# Extracted page text data
++++++

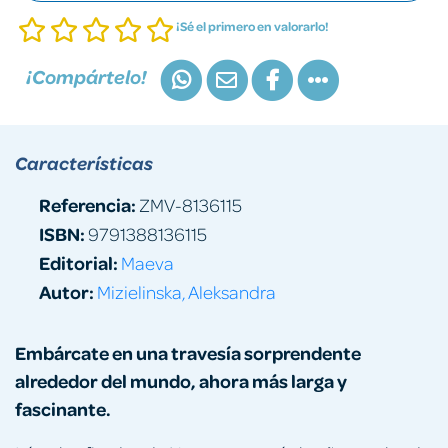
¡Sé el primero en valorarlo!
¡Compártelo!
Características
Referencia:
ZMV-8136115
ISBN:
9791388136115
Editorial:
Maeva
Autor:
Mizielinska, Aleksandra
Embárcate en una travesía sorprendente
alrededor del mundo, ahora más larga y
fascinante.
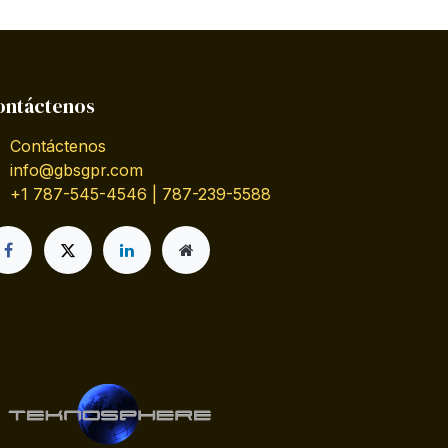
ontáctenos
Contáctenos
info@gbsgpr.com
+1 787-545-4546 | 787-239-5588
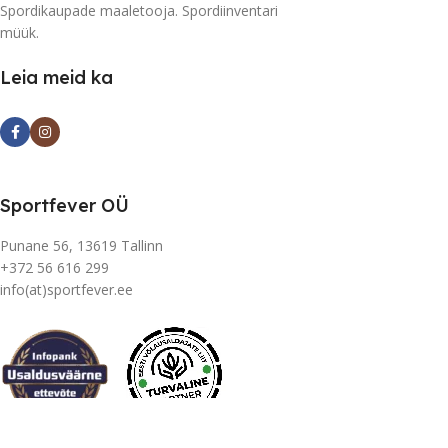
Spordikaupade maaletooja. Spordiinventari
müük.
Leia meid ka
Sportfever OÜ
Punane 56, 13619 Tallinn
+372 56 616 299
info(at)sportfever.ee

++++++

Would you transcribe, exactly and only, the lines from the one that contains "ZMV-8136115" through the last line of the data above, without any pictures?

# ANSWER TO THIS EXERCISE
ZMV-8136115
ISBN:
9791388136115
Editorial:
Maeva
Autor:
Mizielinska, Aleksandra
Embárcate en una travesía sorprendente
alrededor del mundo, ahora más larga y
fascinante.
ontáctenos
Contáctenos
info@gbsgpr.com
+1 787-545-4546 | 787-239-5588
Spordikaupade maaletooja. Spordiinventari
müük.
Leia meid ka
Sportfever OÜ
Punane 56, 13619 Tallinn
+372 56 616 299
info(at)sportfever.ee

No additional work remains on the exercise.